Takle, who studies global climate change, said although reducing costs will be one goal of this committee, a big overarching goal will be to limit the campus' impact on climate change.

"Since we are an educational institution, we also want to use this as a model for how [conserving energy] should be done," Takle said.

Devin Hartman, senior in political science, will provide one of the two student perspectives on the committee.

"This isn't just fluff talk anymore," Hartman said of the goals of the new committee.

He said Geoffroy has taken a bold stance on reducing greenhouse gases.

"We'll have a good idea by the end of this semester of some areas we'll want to address specifically," Hartman said. "We'll come up with specific targets this semester, having that institutional commitment to the future to continue to reform our energy practices at Iowa State."

Hartman said gaining support and momentum at Iowa State will be the first challenge for the group, which he said is "going to be a group that definitely wants to move forward."

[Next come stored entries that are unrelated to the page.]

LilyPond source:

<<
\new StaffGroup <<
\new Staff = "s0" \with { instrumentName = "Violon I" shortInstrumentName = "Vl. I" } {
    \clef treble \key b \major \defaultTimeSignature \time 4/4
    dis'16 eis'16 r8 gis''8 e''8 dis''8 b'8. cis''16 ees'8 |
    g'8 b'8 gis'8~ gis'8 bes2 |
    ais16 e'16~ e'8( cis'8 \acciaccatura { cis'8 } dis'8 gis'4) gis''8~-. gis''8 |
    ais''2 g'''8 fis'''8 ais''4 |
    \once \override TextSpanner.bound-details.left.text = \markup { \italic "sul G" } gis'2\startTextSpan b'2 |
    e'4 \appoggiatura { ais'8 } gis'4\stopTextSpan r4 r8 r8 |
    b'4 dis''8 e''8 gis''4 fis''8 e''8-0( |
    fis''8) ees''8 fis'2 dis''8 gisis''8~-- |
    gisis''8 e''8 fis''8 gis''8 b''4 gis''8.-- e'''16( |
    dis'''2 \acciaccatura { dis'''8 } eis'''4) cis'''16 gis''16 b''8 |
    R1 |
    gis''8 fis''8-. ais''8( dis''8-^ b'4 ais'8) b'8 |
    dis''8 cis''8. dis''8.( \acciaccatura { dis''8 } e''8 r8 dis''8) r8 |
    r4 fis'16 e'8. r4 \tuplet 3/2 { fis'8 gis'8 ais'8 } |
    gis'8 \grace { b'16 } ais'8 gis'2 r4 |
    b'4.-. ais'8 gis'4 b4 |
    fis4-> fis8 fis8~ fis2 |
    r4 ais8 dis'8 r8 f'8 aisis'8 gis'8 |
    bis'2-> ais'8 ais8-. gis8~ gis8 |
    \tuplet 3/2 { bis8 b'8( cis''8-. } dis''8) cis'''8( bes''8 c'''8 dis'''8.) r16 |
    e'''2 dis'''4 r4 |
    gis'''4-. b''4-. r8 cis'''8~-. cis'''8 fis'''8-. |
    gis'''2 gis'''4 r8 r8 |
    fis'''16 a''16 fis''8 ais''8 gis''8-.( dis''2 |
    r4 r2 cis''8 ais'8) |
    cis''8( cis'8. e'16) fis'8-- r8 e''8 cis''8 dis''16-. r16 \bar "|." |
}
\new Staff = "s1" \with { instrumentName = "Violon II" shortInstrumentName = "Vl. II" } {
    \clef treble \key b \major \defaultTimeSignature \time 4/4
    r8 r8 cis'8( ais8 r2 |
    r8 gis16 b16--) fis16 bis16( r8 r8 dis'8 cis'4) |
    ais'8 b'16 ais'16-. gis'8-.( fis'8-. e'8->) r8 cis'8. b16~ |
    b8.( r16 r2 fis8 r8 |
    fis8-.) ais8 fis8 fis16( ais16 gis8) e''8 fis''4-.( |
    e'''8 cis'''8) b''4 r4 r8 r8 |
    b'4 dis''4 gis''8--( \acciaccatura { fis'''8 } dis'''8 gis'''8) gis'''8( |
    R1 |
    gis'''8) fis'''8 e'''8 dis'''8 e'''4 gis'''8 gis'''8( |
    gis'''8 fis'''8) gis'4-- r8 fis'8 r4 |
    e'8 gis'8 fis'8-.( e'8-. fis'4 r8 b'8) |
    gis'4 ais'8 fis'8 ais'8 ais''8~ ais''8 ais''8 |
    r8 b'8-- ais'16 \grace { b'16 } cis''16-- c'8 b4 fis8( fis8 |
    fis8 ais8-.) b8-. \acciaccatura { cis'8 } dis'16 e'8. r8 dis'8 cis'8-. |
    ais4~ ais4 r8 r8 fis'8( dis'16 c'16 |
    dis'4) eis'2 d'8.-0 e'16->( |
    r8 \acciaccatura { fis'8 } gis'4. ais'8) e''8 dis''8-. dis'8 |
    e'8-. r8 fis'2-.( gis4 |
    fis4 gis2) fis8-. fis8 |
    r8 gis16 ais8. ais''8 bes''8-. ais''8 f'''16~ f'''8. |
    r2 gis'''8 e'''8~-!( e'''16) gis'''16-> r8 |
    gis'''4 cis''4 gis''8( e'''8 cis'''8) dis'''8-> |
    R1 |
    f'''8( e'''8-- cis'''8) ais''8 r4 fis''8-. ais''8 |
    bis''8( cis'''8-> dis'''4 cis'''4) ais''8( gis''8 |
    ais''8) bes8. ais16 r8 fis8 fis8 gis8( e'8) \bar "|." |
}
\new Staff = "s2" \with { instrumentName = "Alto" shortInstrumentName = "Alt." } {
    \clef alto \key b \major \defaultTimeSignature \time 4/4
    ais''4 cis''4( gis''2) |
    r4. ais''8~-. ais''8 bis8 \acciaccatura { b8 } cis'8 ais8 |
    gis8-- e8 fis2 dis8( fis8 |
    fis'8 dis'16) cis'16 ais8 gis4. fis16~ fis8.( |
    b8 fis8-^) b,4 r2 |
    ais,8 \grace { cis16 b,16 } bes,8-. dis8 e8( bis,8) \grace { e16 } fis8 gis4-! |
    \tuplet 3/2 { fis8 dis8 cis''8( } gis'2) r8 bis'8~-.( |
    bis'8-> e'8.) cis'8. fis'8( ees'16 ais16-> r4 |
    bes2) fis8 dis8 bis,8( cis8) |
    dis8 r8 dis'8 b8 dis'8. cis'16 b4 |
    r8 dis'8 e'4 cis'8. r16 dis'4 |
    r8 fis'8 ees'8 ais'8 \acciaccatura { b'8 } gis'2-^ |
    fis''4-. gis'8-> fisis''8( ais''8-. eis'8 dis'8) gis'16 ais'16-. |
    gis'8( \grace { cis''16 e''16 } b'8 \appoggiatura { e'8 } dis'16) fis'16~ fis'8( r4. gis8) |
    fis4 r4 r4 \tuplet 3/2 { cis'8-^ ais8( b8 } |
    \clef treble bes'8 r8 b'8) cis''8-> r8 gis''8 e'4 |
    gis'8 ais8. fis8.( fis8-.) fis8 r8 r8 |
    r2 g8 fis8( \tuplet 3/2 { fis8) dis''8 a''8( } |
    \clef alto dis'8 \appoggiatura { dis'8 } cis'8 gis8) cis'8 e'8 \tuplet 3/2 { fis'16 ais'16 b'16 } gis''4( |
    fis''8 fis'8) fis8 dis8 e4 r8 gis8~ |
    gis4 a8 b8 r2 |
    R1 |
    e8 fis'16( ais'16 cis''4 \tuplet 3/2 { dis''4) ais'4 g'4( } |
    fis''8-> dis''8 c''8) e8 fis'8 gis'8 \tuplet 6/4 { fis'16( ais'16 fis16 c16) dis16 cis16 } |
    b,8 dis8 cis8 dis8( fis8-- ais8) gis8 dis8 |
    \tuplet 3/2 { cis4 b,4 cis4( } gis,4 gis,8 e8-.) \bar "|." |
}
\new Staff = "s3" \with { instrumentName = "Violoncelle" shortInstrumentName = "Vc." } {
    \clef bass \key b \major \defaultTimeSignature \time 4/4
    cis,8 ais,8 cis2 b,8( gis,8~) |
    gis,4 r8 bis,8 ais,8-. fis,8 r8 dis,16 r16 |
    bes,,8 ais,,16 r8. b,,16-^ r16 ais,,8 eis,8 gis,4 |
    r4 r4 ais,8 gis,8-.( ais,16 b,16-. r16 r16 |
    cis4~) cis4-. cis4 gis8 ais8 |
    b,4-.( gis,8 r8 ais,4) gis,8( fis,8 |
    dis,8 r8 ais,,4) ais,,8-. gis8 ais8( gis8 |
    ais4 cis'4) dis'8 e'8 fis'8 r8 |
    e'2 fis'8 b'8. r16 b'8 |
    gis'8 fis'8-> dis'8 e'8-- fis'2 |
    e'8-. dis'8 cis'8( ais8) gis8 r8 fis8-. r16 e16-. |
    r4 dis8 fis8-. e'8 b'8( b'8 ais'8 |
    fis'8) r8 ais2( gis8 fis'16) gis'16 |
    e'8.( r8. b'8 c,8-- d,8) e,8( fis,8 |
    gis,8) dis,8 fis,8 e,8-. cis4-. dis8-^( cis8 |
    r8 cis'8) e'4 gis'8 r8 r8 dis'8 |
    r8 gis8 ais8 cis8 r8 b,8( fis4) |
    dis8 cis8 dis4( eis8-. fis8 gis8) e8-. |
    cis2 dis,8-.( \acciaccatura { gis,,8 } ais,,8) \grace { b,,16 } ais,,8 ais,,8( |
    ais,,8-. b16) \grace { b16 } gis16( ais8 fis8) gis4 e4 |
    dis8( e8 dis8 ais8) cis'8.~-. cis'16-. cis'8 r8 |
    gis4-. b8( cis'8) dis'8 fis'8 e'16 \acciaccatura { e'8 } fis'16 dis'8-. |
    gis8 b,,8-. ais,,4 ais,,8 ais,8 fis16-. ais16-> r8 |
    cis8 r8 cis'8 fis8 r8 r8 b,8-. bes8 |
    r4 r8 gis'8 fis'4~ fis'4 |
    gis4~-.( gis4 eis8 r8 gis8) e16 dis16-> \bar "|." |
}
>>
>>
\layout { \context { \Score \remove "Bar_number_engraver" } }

He said he hopes to see more students getting involved in environmental groups, to "have a sense of hope that they can address this issue."

Geoffroy said in the news release that he is thankful for groups such as the Council on Sustainability and the Energy Conservation Task Force, which have already been put into place in the ISU community.

Jeri Neal, member of the Council on Sustainability and ecological systems research program leader of the Leopold Center for Sustainable Agriculture, said she is confident the university "can make great strides" in energy efficiency and reducing its carbon footprint.

On the other hand, she said, embedding the idea of sustainability into plans and values is a bigger task, and she isn't as confident about "how far we're going to go into making ISU sustainable."

"I think if you live in a way that systematically erodes the capacity to meet the future, then that's not sustainable," Neal said. "And that pretty much describes where we are right now as a culture, and as a society, and as a world."

Neal said the concept of sustainability is not necessarily the same concept as reducing greenhouse gas emissions, and that sustainability is more of a process than an end-goal.

As far as goals specifically related to reducing emissions and conserving energy are concerned, Neal said she thinks those goals are great, and they are also necessary.

"I think getting on track with that is very achievable," Neal said.